We additionally introduced enhancements to audit logging, native integration with Microsoft Azure Lively Listing, and assist for default IAM roles in further Areas to additional simplify safety administration.

Greatest worth efficiency analytics

Prospects proceed to inform us that they want quick and cost-effective information warehouses that ship excessive efficiency at any scale whereas retaining prices low. From day 1 since Amazon Redshift’s launch in 2012, we’ve got taken a data-driven method and used fleet telemetry to construct a cloud information warehouse service that provides you one of the best worth efficiency at any scale. Over time, we’ve got developed Amazon Redshift’s structure and launched options similar to Redshift Managed Storage (RMS) for separation of storage and compute, Amazon Redshift Spectrum for information lake queries, computerized desk optimization for bodily schema optimization, computerized workload administration to prioritize workloads and allocate the proper compute and reminiscence, cluster resize to scale compute and storage vertically, and concurrency scaling to dynamically scale compute out or in. Our efficiency benchmarks proceed to exhibit Amazon Redshift’s worth efficiency management.

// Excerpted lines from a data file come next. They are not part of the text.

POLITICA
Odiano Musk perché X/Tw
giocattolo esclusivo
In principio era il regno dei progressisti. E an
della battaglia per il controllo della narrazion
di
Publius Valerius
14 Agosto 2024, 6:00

In 2022, we added new options similar to the final availability of concurrency scaling for write operations like COPY, INSERT, UPDATE, and DELETE to assist nearly limitless concurrent customers and queries. We additionally launched efficiency enhancements for string-based information processing by means of vectorized scans over light-weight, CPU-efficient, dictionary-encoded string columns, which permits the database engine to function instantly over compressed information.

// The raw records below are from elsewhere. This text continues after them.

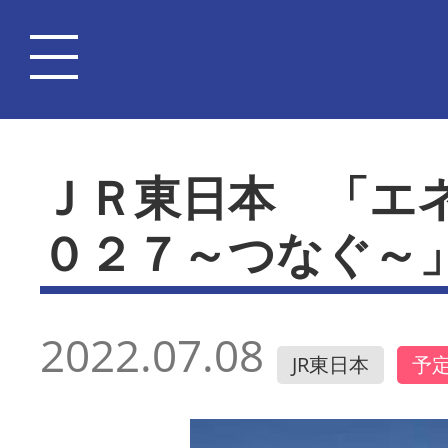
ＪＲ東日本 「エ
０２７～つなぐ～
2022.07.08
JR東日本
予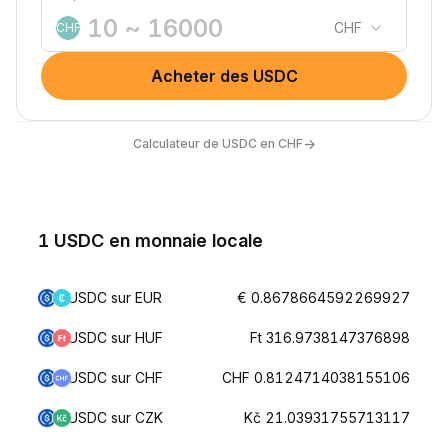
CHF
CHF
Acheter des USDC
→
Calculateur de USDC en CHF
1 USDC en monnaie locale
USDC sur EUR
€ 0.8678664592269927
USDC sur HUF
Ft 316.9738147376898
USDC sur CHF
CHF 0.8124714038155106
USDC sur CZK
Kč 21.03931755713117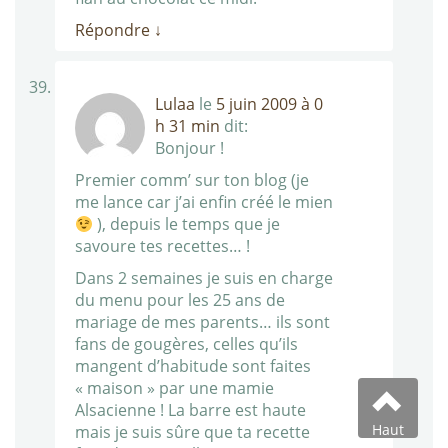
Répondre
↓
Lulaa
le
5 juin 2009 à 0
h 31 min
dit:
Bonjour !
Premier comm’ sur ton blog (je
me lance car j’ai enfin créé le mien
), depuis le temps que je
savoure tes recettes… !
Dans 2 semaines je suis en charge
du menu pour les 25 ans de
mariage de mes parents… ils sont
fans de gougères, celles qu’ils
mangent d’habitude sont faites
« maison » par une mamie
Alsacienne ! La barre est haute
Haut
mais je suis sûre que ta recette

We additionally added assist for SQL operators similar to MERGE (single operator for inserts or updates); CONNECY_BY (for hierarchical queries); GROUPING SETS, ROLLUP, and CUBE (for multi-dimensional reporting); and elevated the scale of the SUPER information sort to 16 MB to make it simpler so that you can migrate from legacy information warehouses to Amazon Redshift.

Conclusion

Our prospects proceed to inform us that information and analytics stays a high precedence for them and the necessity to cost-effectively extract extra enterprise worth from their information throughout these occasions is extra pronounced than every other time up to now. Amazon Redshift as your cloud information warehouse lets you run complicated SQL analytics with scale and efficiency on terabytes to petabytes of structured and unstructured information and make the insights broadly obtainable by means of in style BI and analytics instruments.

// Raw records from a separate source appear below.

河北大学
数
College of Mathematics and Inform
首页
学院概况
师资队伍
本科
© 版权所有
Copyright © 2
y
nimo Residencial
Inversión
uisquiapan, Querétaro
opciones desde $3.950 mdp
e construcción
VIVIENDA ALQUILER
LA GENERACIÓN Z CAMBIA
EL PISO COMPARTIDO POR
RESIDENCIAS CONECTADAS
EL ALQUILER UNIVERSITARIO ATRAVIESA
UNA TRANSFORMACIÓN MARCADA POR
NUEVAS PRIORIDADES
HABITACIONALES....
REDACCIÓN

Though we launched over 40 options in 2022 and the tempo of innovation continues to speed up, it stays day 1 and we sit up for listening to from you on how these options assist you unlock extra worth to your organizations. We invite you to attempt these new options and get in contact with us by means of your AWS account staff when you’ve got additional feedback.

Concerning the creator

Manan Goel is a Product Go-To-Market Chief for AWS Analytics Providers together with Amazon Redshift at AWS. He has greater than 25 years of expertise and is effectively versed with databases, information warehousing, enterprise intelligence, and analytics. Manan holds a MBA from Duke College and a BS in Electronics & Communications engineering.